- _Dataset excerpts_:

------------------------------------------------------------

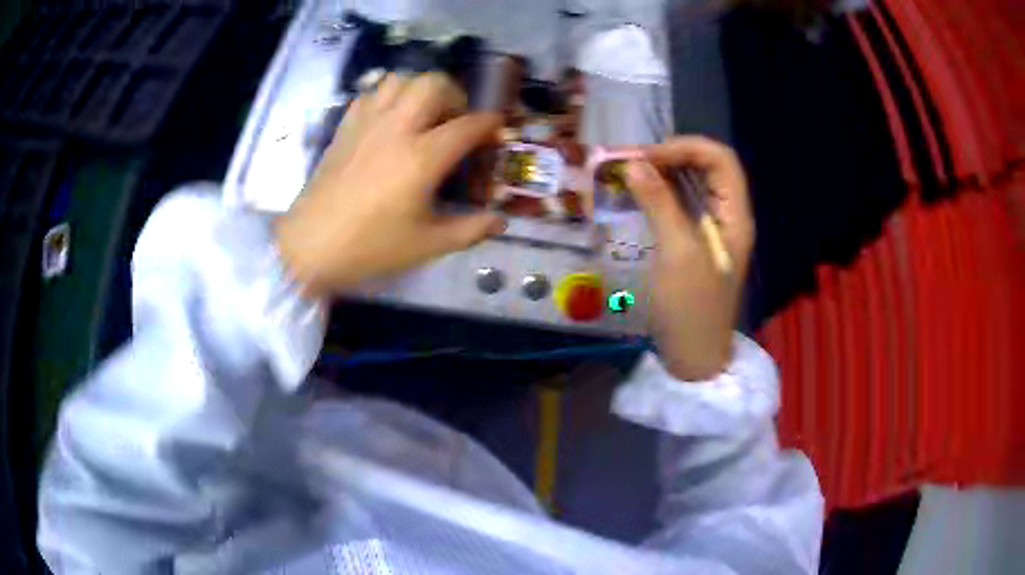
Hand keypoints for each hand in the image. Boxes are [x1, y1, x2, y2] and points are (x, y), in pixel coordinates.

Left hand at [276, 73, 505, 296]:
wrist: (311, 245)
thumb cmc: (370, 247)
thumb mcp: (427, 244)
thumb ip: (470, 230)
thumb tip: (500, 223)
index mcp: (422, 157)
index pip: (469, 125)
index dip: (491, 125)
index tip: (497, 132)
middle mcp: (397, 128)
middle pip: (434, 83)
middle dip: (455, 94)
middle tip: (456, 120)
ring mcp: (367, 123)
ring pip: (401, 80)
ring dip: (420, 90)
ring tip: (423, 115)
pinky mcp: (346, 127)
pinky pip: (372, 94)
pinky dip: (388, 97)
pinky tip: (390, 121)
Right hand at [626, 136, 753, 380]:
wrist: (692, 359)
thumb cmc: (691, 309)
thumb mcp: (677, 253)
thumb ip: (659, 203)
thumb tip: (633, 163)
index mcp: (735, 216)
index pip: (720, 160)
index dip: (685, 148)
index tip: (646, 157)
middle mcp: (728, 216)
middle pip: (706, 168)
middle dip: (669, 157)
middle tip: (629, 162)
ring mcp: (712, 230)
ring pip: (691, 184)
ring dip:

------------------------------------------------------------

- _Goal of the exercise_: Give back the data exactly. Pictures stay out.

- _Solution for this exercise_:
Hand keypoints for each hand in the image. Boxes are [x1, y1, x2, y2] and points are (x, y), in pixel coordinates.

Left hand at [276, 73, 505, 296]:
wrist: (311, 245)
thumb cmc: (370, 247)
thumb mcp: (427, 244)
thumb ip: (470, 230)
thumb tip: (500, 223)
index mcp: (422, 157)
index pip: (469, 125)
index dip: (491, 125)
index tip: (497, 132)
middle mcp: (397, 128)
middle pip: (434, 83)
middle dip: (455, 94)
middle tip: (456, 120)
ring mcp: (367, 123)
ring pip: (401, 80)
ring dip: (420, 90)
ring tip: (423, 115)
pinky mcp: (346, 127)
pinky pip: (372, 94)
pinky dip: (388, 97)
pinky tip: (390, 121)
Right hand at [626, 136, 753, 380]:
wrist: (692, 359)
thumb cmc: (691, 309)
thumb mcp: (677, 253)
thumb ip: (659, 203)
thumb tip: (633, 163)
index mcp: (735, 216)
index pip: (720, 160)
index dip: (685, 148)
index tip: (646, 157)
middle mcp: (728, 216)
middle pip: (706, 168)
middle dip: (669, 157)
middle tip: (629, 162)
ring mcp: (712, 230)
ring pip: (691, 184)
ring dip:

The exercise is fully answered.